Low text quality when inferencing a gguf model with Neural Speed vs llama.cpp

Question

Low text quality when inferencing a gguf model with Neural Speed vs llama.cpp

Closed this issue 8 months ago · 5 comments

Current Behavior:

Genereted a gguf model from llama2-7b using llama.cpp code, and inferencing it directly with Neural Speed gives this text, and as u can see it's low quality:

While inference the exact same gguf file with llama.cpp gives me this text:

Steps To Reproduce:

# Windows
## llama.cpp
main.exe -m ggml-model-q4_0.gguf -p "Building a website can be done in 10 simple steps:" -n 512 --no-mmap --ignore-eos
## Neural Speed
python scripts\inference.py --model_name llama2 -m ggml-model-q4_0.gguf -n 512 -p "Building a website can be done in 10 simple steps:"

Environment:

OS: Win11
HW: SPR w9-3595X E5 128GB

Answer 1 · 2024-01-25T12:04:24.000Z

Maybe related due to same setup: Phi-2 converted to f32 works probably fine, int4 produces garbage output, with compute_dtype int8 and group size -1 (Ubuntu 22.04, Raptor Lake notebook).

Answer 2 · 2024-01-25T13:14:03.000Z

I don't think int4 with the params u mentioned are the issue, bcs if I don't use gguf models it works just fine with good quality text.

Answer 3 · 2024-01-25T13:16:48.000Z

I don't think that the quantization is the problem, too. Because in my case it's GGUF as well (converted and quantized).

Answer 4 · 2024-01-26T06:26:12.000Z

Maybe related due to same setup: Phi-2 converted to f32 works probably fine, int4 produces garbage output, with compute_dtype int8 and group size -1 (Ubuntu 22.04, Raptor Lake notebook).
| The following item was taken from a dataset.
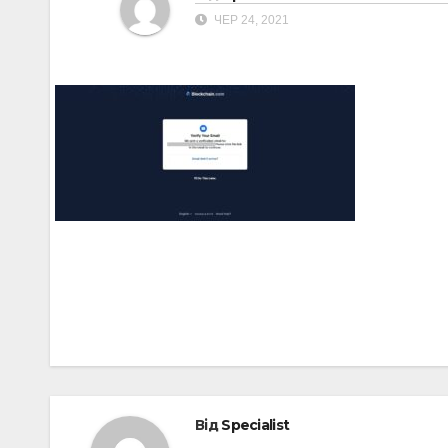
ЧЕР 24, 2021
Навігація
записів
Від
Specialist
i think you may open a new issue because use when i use quantization param group size -1 also cause bad output

Answer 5 · 2024-02-18T05:12:52.000Z

@aahouzi Hi, please try transformer-based APIs by using this script scripts/python_api_example_for_gguf.py.

Example in this PR: #48.

I have double-chekced it. The low quality text issue will not happen again if you use this script.